_Supplied entries_

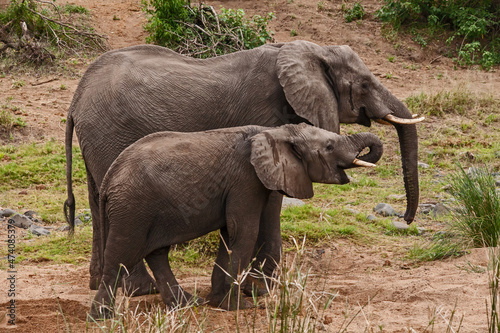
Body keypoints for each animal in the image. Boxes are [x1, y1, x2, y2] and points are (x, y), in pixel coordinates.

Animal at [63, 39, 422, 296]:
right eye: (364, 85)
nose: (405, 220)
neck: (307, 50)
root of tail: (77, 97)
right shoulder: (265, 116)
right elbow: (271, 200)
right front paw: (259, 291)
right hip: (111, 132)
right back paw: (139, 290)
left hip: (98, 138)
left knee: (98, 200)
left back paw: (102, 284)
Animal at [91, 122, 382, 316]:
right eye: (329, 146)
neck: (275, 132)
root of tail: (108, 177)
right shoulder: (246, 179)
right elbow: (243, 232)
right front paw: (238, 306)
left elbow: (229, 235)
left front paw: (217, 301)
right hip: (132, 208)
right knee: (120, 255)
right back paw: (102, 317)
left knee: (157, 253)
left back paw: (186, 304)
...
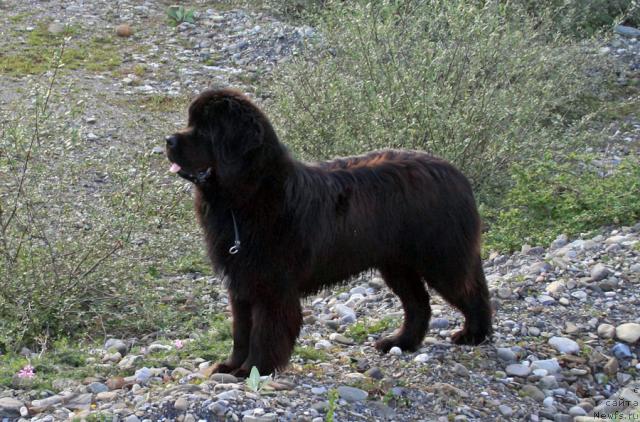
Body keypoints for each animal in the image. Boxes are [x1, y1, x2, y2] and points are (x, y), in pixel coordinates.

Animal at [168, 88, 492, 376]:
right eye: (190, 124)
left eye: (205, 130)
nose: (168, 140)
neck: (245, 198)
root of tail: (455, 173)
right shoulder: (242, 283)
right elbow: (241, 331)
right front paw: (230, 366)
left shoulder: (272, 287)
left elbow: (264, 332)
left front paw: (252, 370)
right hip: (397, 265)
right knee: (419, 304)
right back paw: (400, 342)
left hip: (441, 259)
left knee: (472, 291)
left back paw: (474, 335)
...
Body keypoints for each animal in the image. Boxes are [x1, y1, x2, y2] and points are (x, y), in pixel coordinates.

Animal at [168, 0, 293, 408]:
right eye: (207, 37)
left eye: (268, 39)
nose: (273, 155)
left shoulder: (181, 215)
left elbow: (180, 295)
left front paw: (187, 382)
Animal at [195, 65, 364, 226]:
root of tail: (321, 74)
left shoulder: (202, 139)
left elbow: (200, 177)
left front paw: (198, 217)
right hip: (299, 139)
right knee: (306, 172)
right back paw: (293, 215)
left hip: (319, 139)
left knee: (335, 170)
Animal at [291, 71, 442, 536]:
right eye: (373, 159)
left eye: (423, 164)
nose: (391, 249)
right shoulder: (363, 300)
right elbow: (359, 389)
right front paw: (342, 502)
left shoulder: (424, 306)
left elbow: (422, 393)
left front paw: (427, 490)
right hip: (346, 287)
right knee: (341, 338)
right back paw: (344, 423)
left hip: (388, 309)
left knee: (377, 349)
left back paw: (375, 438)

_Aim of the task_
Everything above from the line containing "right hip: (346, 287)" down to the line containing "left back paw: (375, 438)" is to be transcribed exactly, with both of those lines included and nothing else added.

_Answer to this problem_
right hip: (346, 287)
right knee: (341, 338)
right back paw: (344, 423)
left hip: (388, 309)
left knee: (377, 349)
left back paw: (375, 438)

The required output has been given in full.